Ministère de la Communauté française de Belgique 


l'art même
# 25
 
 
Apparemment léger
Entretien réalisé par Christine Jamart

Jusqu’à la fin novembre, se tient la 3e édition des Semaines européennes de l’Image dont l’intitulé, Apparemment léger, a, en son indéniable actualité de propos, inspiré deux essais livrés en ce dossier. Conversation menée avec les principaux instigateurs du projet, Christian Gattinoni et Paul di Felice.

L’art même : Comment abordez-vous ce thème et, plus précisément, que recouvre cette dichotomie incluse dans l'intitulé ?
Christian Gattinoni et Paul di Felice : La première idée sous-jacente au propos est cette lutte impossible menée pour soustraire les corps à la pesanteur en la défiant et en en déjouant les effets, et cela en réaction à une tendance aujourd'hui à vanter les productions et réactions légères dites “light”. Ce thème s’inscrit également dans la suite de ceux abordés dans les précédentes éditions des Semaines européennes de l'Image. La première édition, Les trahisons du modèle, insistait sur le fait que la photographie trahit ce qu'elle enregistre en même temps qu'elle trahit les modèles artistiques courants. La seconde édition, Le bâti, le vivant, posa la question de comment apprivoiser par la création les lieux où vivre, comment trouver des accords avec les architectures et l'urbanisme. Ici l’on recentre davantage sur l'être et ses réactions en regard d’un certain nombre de lourdeurs et de difficultés. Comment des pratiques artistiques qui ne sont pas uniquement photographiques mais aussi de danse, de vidéo et de multimedia, croisent-elles tout cela ?

## Tâche assignée 1
Recopiez mot pour mot le passage de l'entretien allant de « Jusqu’à la fin » jusqu'à « Paul di Felice. », bornes incluses.
## Tâche assignée 2
Dans les lignes fournies, redonnez uniquement le passage allant de la ligne contenant « I am now a dev » jusqu'à celle contenant « in 5 languages », incluses, en remplaçant « piano » par « violon » sans rien changer d'autre.
L'entretien ci-dessus n'a aucun lien avec les lignes qui suivent.

## Entrées fournies
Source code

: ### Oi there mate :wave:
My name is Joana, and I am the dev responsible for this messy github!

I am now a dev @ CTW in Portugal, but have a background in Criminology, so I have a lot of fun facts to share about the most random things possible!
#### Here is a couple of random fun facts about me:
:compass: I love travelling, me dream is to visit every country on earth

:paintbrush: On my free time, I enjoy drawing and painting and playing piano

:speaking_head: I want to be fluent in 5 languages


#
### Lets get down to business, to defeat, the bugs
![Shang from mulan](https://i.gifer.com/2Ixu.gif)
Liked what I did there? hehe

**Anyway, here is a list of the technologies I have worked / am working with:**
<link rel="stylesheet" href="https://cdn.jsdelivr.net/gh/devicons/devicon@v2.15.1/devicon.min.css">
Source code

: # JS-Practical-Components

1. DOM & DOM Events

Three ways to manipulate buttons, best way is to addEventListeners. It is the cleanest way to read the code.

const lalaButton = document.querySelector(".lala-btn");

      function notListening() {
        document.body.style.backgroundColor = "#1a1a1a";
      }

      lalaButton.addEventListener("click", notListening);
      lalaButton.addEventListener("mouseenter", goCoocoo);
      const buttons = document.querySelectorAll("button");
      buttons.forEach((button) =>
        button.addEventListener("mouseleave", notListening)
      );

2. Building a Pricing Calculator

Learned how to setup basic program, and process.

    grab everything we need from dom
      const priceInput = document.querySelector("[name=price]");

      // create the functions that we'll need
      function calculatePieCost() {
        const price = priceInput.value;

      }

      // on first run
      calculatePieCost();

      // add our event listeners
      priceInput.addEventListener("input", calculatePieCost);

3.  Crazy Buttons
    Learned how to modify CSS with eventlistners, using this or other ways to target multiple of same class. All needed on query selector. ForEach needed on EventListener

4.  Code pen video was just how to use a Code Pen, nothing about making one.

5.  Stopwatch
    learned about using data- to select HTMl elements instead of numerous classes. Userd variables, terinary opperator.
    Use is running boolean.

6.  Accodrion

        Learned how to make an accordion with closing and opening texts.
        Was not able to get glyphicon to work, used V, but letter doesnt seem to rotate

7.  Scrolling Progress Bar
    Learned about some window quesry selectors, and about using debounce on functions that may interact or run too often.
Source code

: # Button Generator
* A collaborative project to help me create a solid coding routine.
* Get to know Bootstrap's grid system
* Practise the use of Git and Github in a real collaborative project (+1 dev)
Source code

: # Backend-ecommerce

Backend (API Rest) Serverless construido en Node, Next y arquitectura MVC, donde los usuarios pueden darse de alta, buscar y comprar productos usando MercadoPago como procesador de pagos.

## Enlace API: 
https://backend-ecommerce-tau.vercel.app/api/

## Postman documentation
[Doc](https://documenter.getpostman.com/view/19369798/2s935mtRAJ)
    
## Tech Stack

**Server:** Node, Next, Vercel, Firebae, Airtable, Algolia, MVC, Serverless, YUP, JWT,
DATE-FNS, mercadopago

## Réponse finale 1
Jusqu’à la fin novembre, se tient la 3e édition des Semaines européennes de l’Image dont l’intitulé, Apparemment léger, a, en son indéniable actualité de propos, inspiré deux essais livrés en ce dossier. Conversation menée avec les principaux instigateurs du projet, Christian Gattinoni et Paul di Felice.

## Réponse finale 2
I am now a dev @ CTW in Portugal, but have a background in Criminology, so I have a lot of fun facts to share about the most random things possible!
#### Here is a couple of random fun facts about me:
:compass: I love travelling, me dream is to visit every country on earth

:paintbrush: On my free time, I enjoy drawing and painting and playing violon

:speaking_head: I want to be fluent in 5 languages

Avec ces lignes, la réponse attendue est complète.